Nevertheless, when reaching a point when these are the major cards in play, ultimately, one has to take responsibility for oneself, one’s own life and the quality of it, first. It sounds cold and calculated when stated like that but there’s a reason flight attendants tell people to put the mask on themselves before helping others in case of an emergency. A shame there are no prizes for ”doing it right” or being ”realistic”.

That said, it’s kind of the whole theme of life, isn’t it? Finding that balance between self-service and self-sacrifice and learning how to deal with it when making tough decisions or even getting it wrong.

It’s not really rocket science either that by nature human beings are self-centered, and so the world will – regardless of what Galileo says about heliocentricity – revolve around the individual. That should make it less of a surprise when having to realise – time and time again – that views, impressions and perspectives are severely flawed as navigation tools. For a general direction they’re great, but not so much for maneuvering in the seedy back alleys and mine fields  that make up bruised egos and hurt feelings.

In that mode any cause that isn’t your own is a dead horse. Useless. Rejected. Flawed. Called out. Truth and reality are non-essential factors – if they’re allowed a part at all. You see what you expect to see. Hear what you want to hear. Believe what you need to believe. In order to get out alive. That’s what you tell yourself, at least. And sticking to your guns feel so damn good it’s addictive – so much so that it can be hard to stop doing it even after getting out on the other side.

To me, moving on is when I feel I have become a dead horse. When I am so stuck that who I am and what I think and feel seems invalid and pointless. Leaving before that point would be giving up, but once the stage has been reached where the only right answers aren’t MY answers then it is time. Time to take responsibility. Time to look down the road instead of over my shoulder.

We’re all blind. We all resent the inconvenient notion of failure when we desperately need to feel vindicated. But no one can force readiness, not in ourselves and certainly not in others. We do the best we can with what we have. Sometimes it’s enough. Other times, it’s a dead horse… and no amount of stick it will bring it back to life again.

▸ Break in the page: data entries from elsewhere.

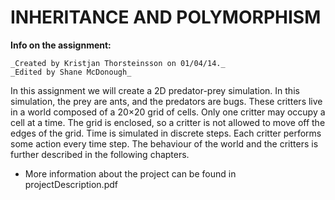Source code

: # INHERITANCE AND POLYMORPHISM
**Info on the assignment:**

	_Created by Kristjan Thorsteinsson on 01/04/14._
	_Edited by Shane McDonough_

   In this assignment we will create a 2D predator-prey simulation. In this simulation, the prey are ants, and the predators are bugs. These critters live in a world composed of a 20×20 grid of cells. Only one critter may occupy a cell at a time. The grid is enclosed, so a critter is not allowed to move off the edges of the grid. Time is simulated in discrete steps. Each critter performs some action every time step. The behaviour of the world and the critters is further described in the following chapters.
   
  * More information about the project can be found in projectDescription.pdf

Dead horses and why they shouldn't be beaten

One thought on “Dead horses and why they shouldn't be beaten

  1. CentralDom says:

    I am not so convinced that you have beat a dead horse but rather you spend a fair amount of time wondering what killed the horse. You examine details. Look at motivations. Come to conclusions. It may take you a bit more time than those that think little of setbacks in life but still…you see the way and the way is forward.
    Someone said once that ‘it does not matter how long it takes you to climb the hill but rather that your feet never stop moving’.
    You like self-examination. So? One can beat the Dead Horse, if calling it that makes you feel better, but what is important is that in the end, you move on. Life is there and waiting for you…and you will.